东野第11纵队顺利攻下密云,战果显著,却为什么还是遭到毛主席严厉批评?
1948年11月下旬,华北的地图被反复铺在各路兵团的炕桌上。平绥铁路两侧,傅作义把第35军压在张家口至怀来一线,又在北平、天津、塘沽摆开多层封锁,表面上铜墙铁壁,实际上十几万兵力被分成七八段,呼应艰难。中央判断,只要东北野战军悄悄渡过山海关,北平外围就会瞬间露出空当。于是,一条“隐蔽突进”的死命令,被写进了11月末的多份电报:入关可以,切忌惊动敌先。
辽沈战役刚刚尘埃落定,林彪的部队只在山海关外修整数日便重新集合。三年来的长途转战,使部队对行军作战已驾轻就熟,“不让敌人知道咱们几时到,几路来”,是出发前被反复强调的底线。先遣兵团由程子华率领,4纵、11纵担纲尖兵,目标是踏平平绥东段,插到张家口南面,与聂荣臻的华北二兵团形成犄角之势,把傅部锁死在华北平原。
12月3日拂晓,11纵的前卫第31师翻过雁栖口,抵近密云。情报说,这里守备不过一个不足团。按原定计划,部队该绕城疾进,但几声短促的枪声打断了行程。侦察分队带回消息:城里敌人不止一个团,炮声里隐约有92式步兵炮的节奏,至少一个加强师。电话里,团长一句:“既然撞上了,就把它啃掉!”——决定临机围城。
战斗打得很快。第31师在北门封锁,另两团包抄南关。夜幕降临,炮火照得古城墙像一片炽铁。次日黄昏,敌指挥部被炸塌,剩余守军溃散入山,清点战场,毙伤俘近6000人。缺口打开,东野先遣纵队继续沿平绥线西移,看似一场漂亮的顺手牵羊。

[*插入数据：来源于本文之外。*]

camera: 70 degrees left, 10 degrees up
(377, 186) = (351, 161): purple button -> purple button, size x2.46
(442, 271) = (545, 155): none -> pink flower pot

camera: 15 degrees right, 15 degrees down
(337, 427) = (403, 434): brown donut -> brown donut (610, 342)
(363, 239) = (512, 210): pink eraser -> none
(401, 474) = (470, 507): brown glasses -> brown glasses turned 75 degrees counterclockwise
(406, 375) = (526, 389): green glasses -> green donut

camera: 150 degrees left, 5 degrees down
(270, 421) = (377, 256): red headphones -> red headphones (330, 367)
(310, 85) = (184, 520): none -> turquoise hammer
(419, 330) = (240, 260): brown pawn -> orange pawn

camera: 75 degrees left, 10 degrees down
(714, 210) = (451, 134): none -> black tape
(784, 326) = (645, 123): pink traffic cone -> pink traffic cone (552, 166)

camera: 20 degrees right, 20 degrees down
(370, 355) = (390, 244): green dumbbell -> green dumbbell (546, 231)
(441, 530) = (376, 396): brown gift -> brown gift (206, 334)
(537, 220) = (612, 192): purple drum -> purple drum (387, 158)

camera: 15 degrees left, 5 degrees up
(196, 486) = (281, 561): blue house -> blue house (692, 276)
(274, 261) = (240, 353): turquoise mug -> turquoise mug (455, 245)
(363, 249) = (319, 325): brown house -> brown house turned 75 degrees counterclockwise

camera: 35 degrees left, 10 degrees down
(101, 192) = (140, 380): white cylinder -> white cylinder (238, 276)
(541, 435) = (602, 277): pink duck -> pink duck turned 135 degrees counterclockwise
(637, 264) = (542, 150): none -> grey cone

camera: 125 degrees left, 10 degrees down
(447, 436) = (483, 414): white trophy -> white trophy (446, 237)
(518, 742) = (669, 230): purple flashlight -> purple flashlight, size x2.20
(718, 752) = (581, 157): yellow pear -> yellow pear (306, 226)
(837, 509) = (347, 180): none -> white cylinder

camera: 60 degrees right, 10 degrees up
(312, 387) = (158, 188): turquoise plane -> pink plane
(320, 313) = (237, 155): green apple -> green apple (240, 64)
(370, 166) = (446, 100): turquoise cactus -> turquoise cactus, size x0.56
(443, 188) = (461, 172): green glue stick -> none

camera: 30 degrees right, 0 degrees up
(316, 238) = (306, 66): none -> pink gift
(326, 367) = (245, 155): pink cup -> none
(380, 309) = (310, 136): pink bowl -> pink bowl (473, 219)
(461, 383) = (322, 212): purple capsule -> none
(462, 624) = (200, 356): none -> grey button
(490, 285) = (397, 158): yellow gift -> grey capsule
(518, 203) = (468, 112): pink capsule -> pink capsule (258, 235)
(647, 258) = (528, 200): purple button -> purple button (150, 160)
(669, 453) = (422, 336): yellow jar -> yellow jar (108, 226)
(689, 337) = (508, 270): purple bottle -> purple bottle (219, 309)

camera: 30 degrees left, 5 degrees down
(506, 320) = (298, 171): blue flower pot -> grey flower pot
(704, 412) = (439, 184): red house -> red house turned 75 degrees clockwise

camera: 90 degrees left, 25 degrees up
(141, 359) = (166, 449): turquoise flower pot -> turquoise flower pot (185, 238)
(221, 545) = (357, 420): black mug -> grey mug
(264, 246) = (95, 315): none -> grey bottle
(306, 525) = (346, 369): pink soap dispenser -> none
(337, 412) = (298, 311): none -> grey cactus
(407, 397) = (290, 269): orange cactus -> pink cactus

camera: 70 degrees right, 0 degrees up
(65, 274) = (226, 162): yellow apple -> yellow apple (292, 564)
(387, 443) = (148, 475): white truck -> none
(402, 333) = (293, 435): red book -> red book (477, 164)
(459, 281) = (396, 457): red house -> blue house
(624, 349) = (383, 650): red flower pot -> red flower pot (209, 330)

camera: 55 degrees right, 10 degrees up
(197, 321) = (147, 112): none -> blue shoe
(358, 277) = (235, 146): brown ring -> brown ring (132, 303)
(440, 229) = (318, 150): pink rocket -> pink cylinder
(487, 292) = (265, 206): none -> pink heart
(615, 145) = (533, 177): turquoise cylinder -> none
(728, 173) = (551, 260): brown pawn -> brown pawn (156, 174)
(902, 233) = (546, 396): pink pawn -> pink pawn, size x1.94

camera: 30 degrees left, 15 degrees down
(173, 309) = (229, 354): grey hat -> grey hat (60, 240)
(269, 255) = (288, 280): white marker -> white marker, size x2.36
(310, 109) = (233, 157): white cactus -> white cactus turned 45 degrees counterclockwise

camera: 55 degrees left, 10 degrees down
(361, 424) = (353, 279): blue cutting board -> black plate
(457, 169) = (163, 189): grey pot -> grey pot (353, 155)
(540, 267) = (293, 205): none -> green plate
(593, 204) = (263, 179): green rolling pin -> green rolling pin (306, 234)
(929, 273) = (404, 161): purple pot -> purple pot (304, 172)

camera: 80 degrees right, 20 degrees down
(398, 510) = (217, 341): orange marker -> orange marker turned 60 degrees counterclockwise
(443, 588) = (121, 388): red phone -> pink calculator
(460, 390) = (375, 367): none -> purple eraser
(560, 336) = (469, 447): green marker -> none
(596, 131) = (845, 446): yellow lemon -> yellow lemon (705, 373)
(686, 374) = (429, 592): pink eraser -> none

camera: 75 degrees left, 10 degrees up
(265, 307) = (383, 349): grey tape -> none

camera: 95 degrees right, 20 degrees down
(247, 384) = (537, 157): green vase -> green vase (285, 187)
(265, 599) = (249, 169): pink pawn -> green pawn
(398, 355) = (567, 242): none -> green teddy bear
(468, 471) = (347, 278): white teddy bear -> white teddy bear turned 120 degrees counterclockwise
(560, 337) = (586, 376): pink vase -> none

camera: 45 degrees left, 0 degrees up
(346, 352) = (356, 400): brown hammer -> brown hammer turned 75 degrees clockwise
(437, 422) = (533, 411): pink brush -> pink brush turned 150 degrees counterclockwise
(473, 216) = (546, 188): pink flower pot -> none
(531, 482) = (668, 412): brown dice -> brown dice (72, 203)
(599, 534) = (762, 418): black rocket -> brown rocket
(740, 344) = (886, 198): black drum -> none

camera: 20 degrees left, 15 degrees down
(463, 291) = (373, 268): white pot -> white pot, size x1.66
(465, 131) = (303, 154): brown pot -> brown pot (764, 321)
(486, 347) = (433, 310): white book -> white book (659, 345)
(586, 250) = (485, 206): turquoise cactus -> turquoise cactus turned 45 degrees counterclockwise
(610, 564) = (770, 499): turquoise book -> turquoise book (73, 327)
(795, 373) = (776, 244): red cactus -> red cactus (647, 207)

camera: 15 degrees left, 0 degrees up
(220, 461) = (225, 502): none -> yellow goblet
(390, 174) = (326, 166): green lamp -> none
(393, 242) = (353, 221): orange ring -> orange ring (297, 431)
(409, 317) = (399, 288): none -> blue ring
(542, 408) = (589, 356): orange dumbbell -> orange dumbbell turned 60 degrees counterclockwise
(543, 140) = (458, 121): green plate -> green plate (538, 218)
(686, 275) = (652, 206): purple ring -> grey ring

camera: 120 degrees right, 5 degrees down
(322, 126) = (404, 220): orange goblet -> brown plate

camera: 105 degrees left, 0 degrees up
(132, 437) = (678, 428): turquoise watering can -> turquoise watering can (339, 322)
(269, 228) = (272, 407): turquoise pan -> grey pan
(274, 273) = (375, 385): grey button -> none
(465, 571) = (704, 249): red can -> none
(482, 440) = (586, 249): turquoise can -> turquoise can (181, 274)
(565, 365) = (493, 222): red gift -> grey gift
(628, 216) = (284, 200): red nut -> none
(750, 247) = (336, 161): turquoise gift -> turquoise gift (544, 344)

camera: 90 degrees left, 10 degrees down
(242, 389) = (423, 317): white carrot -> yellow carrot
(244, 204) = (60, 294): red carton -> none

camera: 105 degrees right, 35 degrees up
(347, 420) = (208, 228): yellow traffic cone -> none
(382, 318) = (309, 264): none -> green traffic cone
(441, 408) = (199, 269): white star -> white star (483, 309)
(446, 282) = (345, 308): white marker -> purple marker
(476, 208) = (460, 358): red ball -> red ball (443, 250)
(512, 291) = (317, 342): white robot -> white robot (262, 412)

问题却在电波里暴露。国民党北平绥靖公署从拦截的密电推断:东北主力已大批越过长城。傅作义猛地警觉,连夜召开军参会。会上,他把手杖往地图上一点:“散布太广,得收回来!”随后,一连串命令飞向前线:第35军、104军258师掉头东返;第13军和101军放弃怀柔、涿县;62军、92军、94军统统回北平待命。原本铺开的防线,像风筝线被急拉回手,北平外围的圈层顷刻收紧。
12月6日深夜,西柏坡的电台灯火未熄。毛泽东发出一份措辞冷峻的电报,直指“在密云逗留两昼夜,延误战机”,催促程子华、林彪以最快速度抢占下花园至新保安。“务必截住郭部!”电文末尾只八个字,却像鞭子抽在夜行军的背上。程子华当即复电:“立即前进,保证完成任务。”
被点名的郭景云此刻正率35军沿平绥铁路东返。车皮紧缺,他不得不改为徒步行军,又被八路堵路频繁袭扰。白天走夜里打,队伍拉成十几公里长龙。副官劝他加速,郭景云喟叹:“急也没辙,道被人卡着。”12月15日,35军抵新保安,正撞上南北合围的口袋。激战三日,援军未至,弹药将尽,郭躲进土窑,举枪自戕。随行参谋回头望去,烈焰中的新保安城墙在隆冬夜色里崩塌。
35军覆灭的消息捎到北平,傅作义沉默良久,折起电报放进兜里。此后,他再没能组织成规模的突围。一个月后,平津战役以北平和平解放告终;东北野战军则沿京汉路南下,迈向新的战场。密云城头的弹痕,被风沙慢慢磨平,可当年那场“多余的胜利”给指挥员上的一课,却在作战院校长久传讲:战术之得,若损及战略机密,再大的果实也未必甘甜。